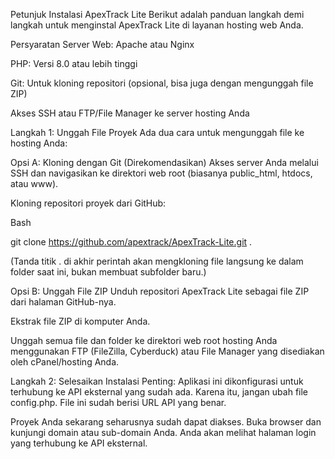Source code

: Petunjuk Instalasi ApexTrack Lite
Berikut adalah panduan langkah demi langkah untuk menginstal ApexTrack Lite di layanan hosting web Anda.

Persyaratan
Server Web: Apache atau Nginx

PHP: Versi 8.0 atau lebih tinggi

Git: Untuk kloning repositori (opsional, bisa juga dengan mengunggah file ZIP)

Akses SSH atau FTP/File Manager ke server hosting Anda

Langkah 1: Unggah File Proyek
Ada dua cara untuk mengunggah file ke hosting Anda:

Opsi A: Kloning dengan Git (Direkomendasikan)
Akses server Anda melalui SSH dan navigasikan ke direktori web root (biasanya public_html, htdocs, atau www).

Kloning repositori proyek dari GitHub:

Bash

git clone https://github.com/apextrack/ApexTrack-Lite.git .

(Tanda titik . di akhir perintah akan mengkloning file langsung ke dalam folder saat ini, bukan membuat subfolder baru.)

Opsi B: Unggah File ZIP
Unduh repositori ApexTrack Lite sebagai file ZIP dari halaman GitHub-nya.

Ekstrak file ZIP di komputer Anda.

Unggah semua file dan folder ke direktori web root hosting Anda menggunakan FTP (FileZilla, Cyberduck) atau File Manager yang disediakan oleh cPanel/hosting Anda.

Langkah 2: Selesaikan Instalasi
Penting: Aplikasi ini dikonfigurasi untuk terhubung ke API eksternal yang sudah ada. Karena itu, jangan ubah file config.php. File ini sudah berisi URL API yang benar.

Proyek Anda sekarang seharusnya sudah dapat diakses. Buka browser dan kunjungi domain atau sub-domain Anda. Anda akan melihat halaman login yang terhubung ke API eksternal.
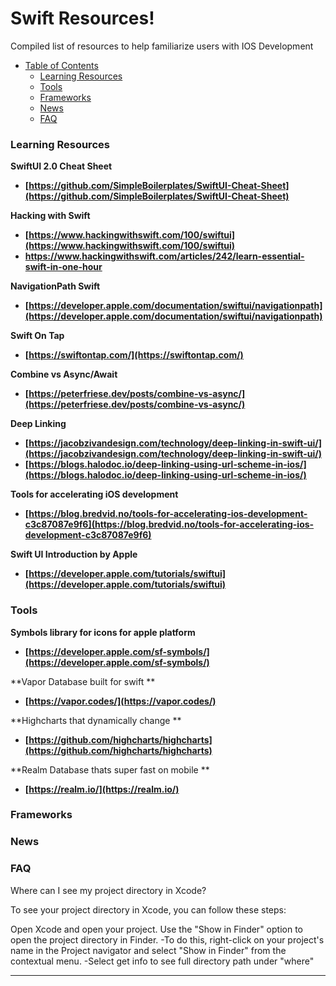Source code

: # Swift Resources!
Compiled list of resources to help familiarize users with IOS Development

- [Table of Contents](#table-of-contents)
	- [Learning Resources](#Learning-Resources)
	- [Tools](#Tools)
	- [Frameworks](#Frameworks)
 	- [News](#News)
 	- [FAQ](#FAQ)
  
  
  
### **Learning Resources**

**SwiftUI 2.0 Cheat Sheet**
* **[https://github.com/SimpleBoilerplates/SwiftUI-Cheat-Sheet](https://github.com/SimpleBoilerplates/SwiftUI-Cheat-Sheet)**

**Hacking with Swift**
* **[https://www.hackingwithswift.com/100/swiftui](https://www.hackingwithswift.com/100/swiftui)**
* **[https://www.hackingwithswift.com/articles/242/learn-essential-swift-in-one-hour
](https://www.hackingwithswift.com/articles/242/learn-essential-swift-in-one-hour)**

**NavigationPath Swift**
* **[https://developer.apple.com/documentation/swiftui/navigationpath](https://developer.apple.com/documentation/swiftui/navigationpath)**

**Swift On Tap**
* **[https://swiftontap.com/](https://swiftontap.com/)**

**Combine vs Async/Await**
* **[https://peterfriese.dev/posts/combine-vs-async/](https://peterfriese.dev/posts/combine-vs-async/)**

**Deep Linking**
* **[https://jacobzivandesign.com/technology/deep-linking-in-swift-ui/](https://jacobzivandesign.com/technology/deep-linking-in-swift-ui/)**
* **[https://blogs.halodoc.io/deep-linking-using-url-scheme-in-ios/](https://blogs.halodoc.io/deep-linking-using-url-scheme-in-ios/)**


**Tools for accelerating iOS development**
* **[https://blog.bredvid.no/tools-for-accelerating-ios-development-c3c87087e9f6](https://blog.bredvid.no/tools-for-accelerating-ios-development-c3c87087e9f6)**


**Swift UI Introduction by Apple**
* **[https://developer.apple.com/tutorials/swiftui](https://developer.apple.com/tutorials/swiftui)**


### **Tools**

**Symbols library for icons for apple platform**
* **[https://developer.apple.com/sf-symbols/](https://developer.apple.com/sf-symbols/)**

**Vapor Database built for swift **
* **[https://vapor.codes/](https://vapor.codes/)**

**Highcharts that dynamically change **
* **[https://github.com/highcharts/highcharts](https://github.com/highcharts/highcharts)**

**Realm Database thats super fast on mobile **
* **[https://realm.io/](https://realm.io/)**

### **Frameworks**

### **News**

### **FAQ**
Where can I see my project directory in Xcode?

To see your project directory in Xcode, you can follow these steps:

Open Xcode and open your project.
Use the "Show in Finder" option to open the project directory in Finder. 
-To do this, right-click on your project's name in the Project navigator and select "Show in Finder" from the contextual menu.
-Select get info to see full directory path under "where"

------------------

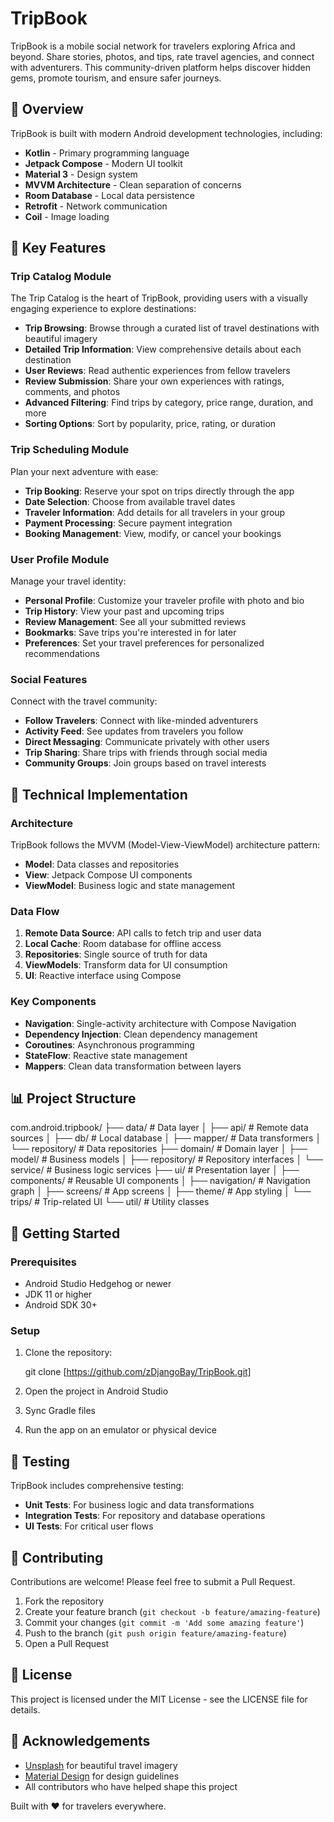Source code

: 
# TripBook

TripBook is a mobile social network for travelers exploring Africa and beyond. Share stories, photos, and tips, rate travel agencies, and connect with adventurers. This community-driven platform helps discover hidden gems, promote tourism, and ensure safer journeys.

## 📱 Overview

TripBook is built with modern Android development technologies, including:

- **Kotlin** - Primary programming language
- **Jetpack Compose** - Modern UI toolkit
- **Material 3** - Design system
- **MVVM Architecture** - Clean separation of concerns
- **Room Database** - Local data persistence
- **Retrofit** - Network communication
- **Coil** - Image loading

## 🌟 Key Features

### Trip Catalog Module

The Trip Catalog is the heart of TripBook, providing users with a visually engaging experience to explore destinations:

- **Trip Browsing**: Browse through a curated list of travel destinations with beautiful imagery
- **Detailed Trip Information**: View comprehensive details about each destination
- **User Reviews**: Read authentic experiences from fellow travelers
- **Review Submission**: Share your own experiences with ratings, comments, and photos
- **Advanced Filtering**: Find trips by category, price range, duration, and more
- **Sorting Options**: Sort by popularity, price, rating, or duration

### Trip Scheduling Module

Plan your next adventure with ease:

- **Trip Booking**: Reserve your spot on trips directly through the app
- **Date Selection**: Choose from available travel dates
- **Traveler Information**: Add details for all travelers in your group
- **Payment Processing**: Secure payment integration
- **Booking Management**: View, modify, or cancel your bookings

### User Profile Module

Manage your travel identity:

- **Personal Profile**: Customize your traveler profile with photo and bio
- **Trip History**: View your past and upcoming trips
- **Review Management**: See all your submitted reviews
- **Bookmarks**: Save trips you're interested in for later
- **Preferences**: Set your travel preferences for personalized recommendations

### Social Features

Connect with the travel community:

- **Follow Travelers**: Connect with like-minded adventurers
- **Activity Feed**: See updates from travelers you follow
- **Direct Messaging**: Communicate privately with other users
- **Trip Sharing**: Share trips with friends through social media
- **Community Groups**: Join groups based on travel interests

## 🔧 Technical Implementation

### Architecture

TripBook follows the MVVM (Model-View-ViewModel) architecture pattern:

- **Model**: Data classes and repositories
- **View**: Jetpack Compose UI components
- **ViewModel**: Business logic and state management

### Data Flow

1. **Remote Data Source**: API calls to fetch trip and user data
2. **Local Cache**: Room database for offline access
3. **Repositories**: Single source of truth for data
4. **ViewModels**: Transform data for UI consumption
5. **UI**: Reactive interface using Compose

### Key Components

- **Navigation**: Single-activity architecture with Compose Navigation
- **Dependency Injection**: Clean dependency management
- **Coroutines**: Asynchronous programming
- **StateFlow**: Reactive state management
- **Mappers**: Clean data transformation between layers

## 📊 Project Structure


com.android.tripbook/
├── data/                  # Data layer
│   ├── api/               # Remote data sources
│   ├── db/                # Local database
│   ├── mapper/            # Data transformers
│   └── repository/        # Data repositories
├── domain/                # Domain layer
│   ├── model/             # Business models
│   ├── repository/        # Repository interfaces
│   └── service/           # Business logic services
├── ui/                    # Presentation layer
│   ├── components/        # Reusable UI components
│   ├── navigation/        # Navigation graph
│   ├── screens/           # App screens
│   ├── theme/             # App styling
│   └── trips/             # Trip-related UI
└── util/                  # Utility classes


## 🚀 Getting Started

### Prerequisites

- Android Studio Hedgehog or newer
- JDK 11 or higher
- Android SDK 30+

### Setup

1. Clone the repository:
   
   git clone [https://github.com/zDjangoBay/TripBook.git]
   

2. Open the project in Android Studio

3. Sync Gradle files

4. Run the app on an emulator or physical device

## 🧪 Testing

TripBook includes comprehensive testing:

- **Unit Tests**: For business logic and data transformations
- **Integration Tests**: For repository and database operations
- **UI Tests**: For critical user flows

## 📝 Contributing

Contributions are welcome! Please feel free to submit a Pull Request.

1. Fork the repository
2. Create your feature branch (`git checkout -b feature/amazing-feature`)
3. Commit your changes (`git commit -m 'Add some amazing feature'`)
4. Push to the branch (`git push origin feature/amazing-feature`)
5. Open a Pull Request

## 📄 License

This project is licensed under the MIT License - see the LICENSE file for details.

## 🙏 Acknowledgements

- [Unsplash](https://unsplash.com) for beautiful travel imagery
- [Material Design](https://material.io) for design guidelines
- All contributors who have helped shape this project

Built with ❤ for travelers everywhere.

__________________________________________________

Look through the listing above and copy each line where the string "directory" occurs.

◆ TASK OUTPUT
Where can I see my project directory in Xcode?
To see your project directory in Xcode, you can follow these steps:
Use the "Show in Finder" option to open the project directory in Finder. 
-Select get info to see full directory path under "where"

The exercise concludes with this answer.